We can distinguish between two different kinds of waste treatment.

#### Final disposal

The first kind of waste treatment is simple. I use the term "final disposal", though other terms are used in the literature. The idea of final disposal is that the "extra" product is consumed, and no new product is produced. The most common example of final disposal is a landfill.
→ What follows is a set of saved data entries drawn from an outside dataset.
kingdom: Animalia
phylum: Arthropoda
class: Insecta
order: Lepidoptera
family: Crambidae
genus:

\begin{equation*} \begin{array}{c} toy \\ packaging \\ \end{array} \left[ \begin{array}{cc} 1 & 0 \\ 99 & -1 \\ \end{array} \right] \left[ \begin{array}{c} birthday\ party \\ landfill \\ \end{array} \right] = functional\ unit \end{equation*}

We can now easily solve this system for one unit of "toy":

\begin{equation*} \left[ \begin{array}{cc} 1 & 0 \\ 99 & -1 \\ \end{array} \right] \left[ \begin{array}{c} birthday\ party \\ landfill \\ \end{array} \right] = \left[ \begin{array}{c} 1 \\ 0 \\ \end{array} \right] \end{equation*}
\begin{equation*} \begin{array}{ccc} birthday\ party & = & 1 \\ landfill & = & 99 \\ \end{array} \end{equation*}

#### Productive treatment

Productive treatment, such as recycling or reprocessing, takes a product which no other processes can use as in input, and transforms that product into another product which can be used. In our silly birthday party example, the packaging could be turned into cardboard:

\begin{equation*} \begin{array}{c} toy \\ packaging \\ cardboard \\ \end{array} \left[ \begin{array}{cc} 1 & 0 \\ 99 & -10 \\ 0 & 1 \\ \end{array} \right] \left[ \begin{array}{c} birthday\ party \\ cardboard\ factory \\ \end{array} \right] = functional\ unit \end{equation*}

Productive treatment has one drawback - it doesn't solve the multioutput problem. There are still two products in our expanded system, though they are now toys and cardboard instead of toys and packaging. We still need to apply one of the above techniques to get ride of our "extra" product.

## Multioutput processes in Brightway2

The Brightway2 LCA framework allows for multioutput processes without allocation. Substitution and waste treatment are supported by default. The LeastSquaresLCA class (bw2calc.least_squares.LeastSquaresLCA) can also give approximate answers for overdetermined systems.